Be sure to click here and watch this eerily creepy-good trailer of THE GIRL BEFORE.
L.L.: Clara is such a fractured character. She is both a victim and perpetrator. She feels a sense of guilt about what’s happened in her “home,” yet she feels responsible for it and wants to be punished. Did this response from her come as a surprise to you?
Rena Olsen: Not at all. As stated before, many might see Clara as naïve, but I have always seen her as strong. She was working with the information she’d been provided. Once she got new information and assimilated it into her worldview, she wanted to be held accountable for the things she had done. She could have taken the easy way out and assumed she couldn’t be held accountable for things she knew nothing about, but she stepped up. That is the very definition of courage, and exactly what I would have expected from her.
L.L.: A bit about your process: do you like to plot, or fly-by-the-seat-of-your-pants?
Rena Olsen: I’m typically a pantser.
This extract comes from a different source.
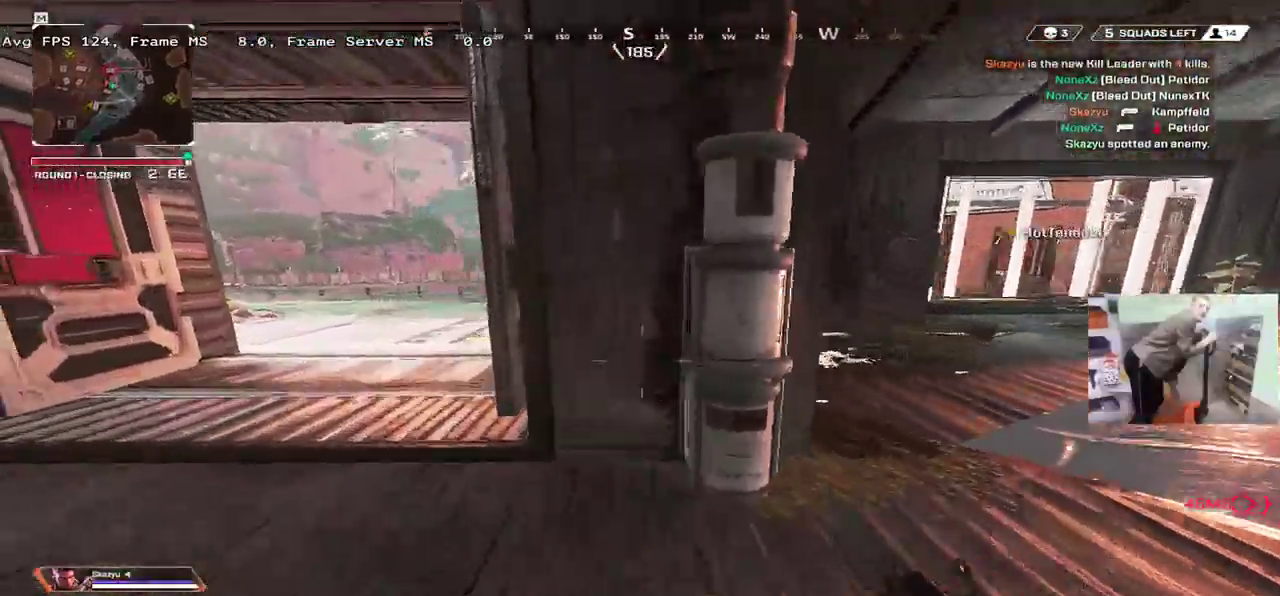
{"keys": ["ctrl", "e", "w"], "mouse": [], "events": [[17, "ctrl", "down"], [234, "mouse_right", "down"], [284, "q", "up"], [334, "mouse_right", "up"], [450, "e", "down"]]}
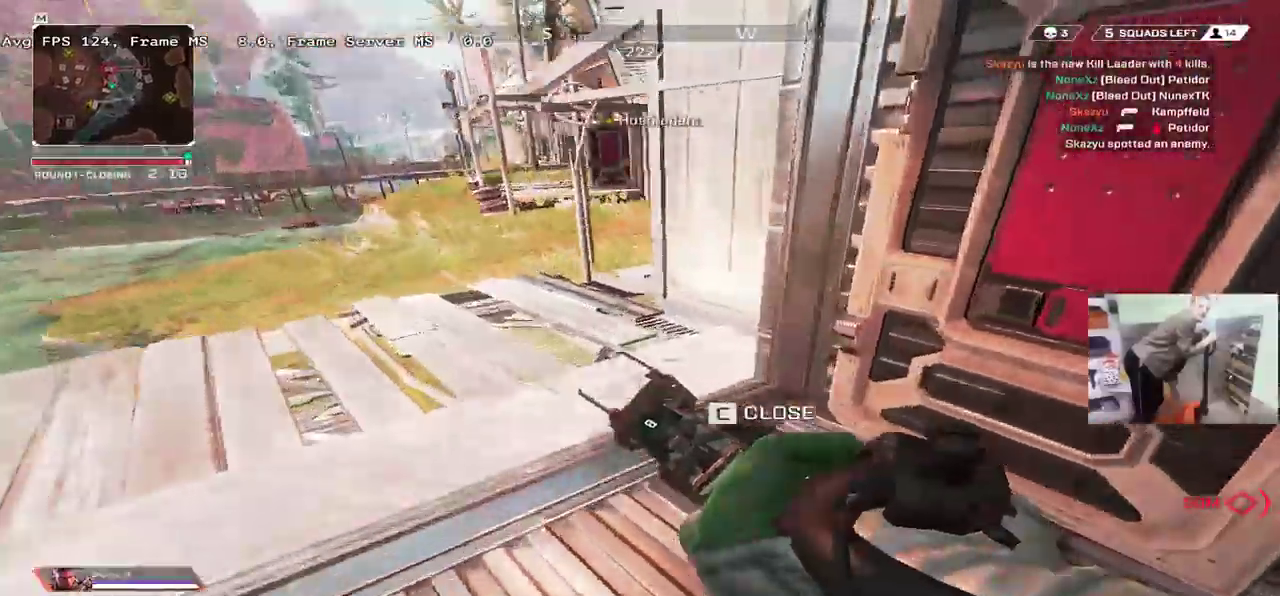
{"keys": ["q"], "mouse": []}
I know my destination, how the story is going to end, but the route is a mystery. My characters are always surprising me, and that’s truly where my creativity works best. However, it’s also a good way to get stuck sometimes, so this next time around, I’ve created an outline. How well I follow it remains to be seen!
L.L.: What’s obsessing you lately? What has your attention?
Rena Olsen: I tend to have a pretty obsessive personality but lately I’ve been so wrapped up in the book release, that’s had most of my attention. Between that and working my day job I don’t have time to obsess over anything else. I suppose my one obsession that doesn’t go away is Twitter. I can spent hours there.
L.L.: Is there anything I should have asked, but may have forgotten?
Rena Olsen: Well, you didn’t ask what my favorite food is, so you wisely avoided my continuous monologue pitting pizza against tacos. Also yes, I would cast Theo James as Connor in the movie of THE GIRL BEFORE, if it ever became a movie, and if I had any say in casting.
L.L.: Rena, it’s been enlightening having you here today. I wish you the best of luck with THE GIRL BEFORE.
Rena Olsen: Thank you so much! It’s been lovely chatting with you!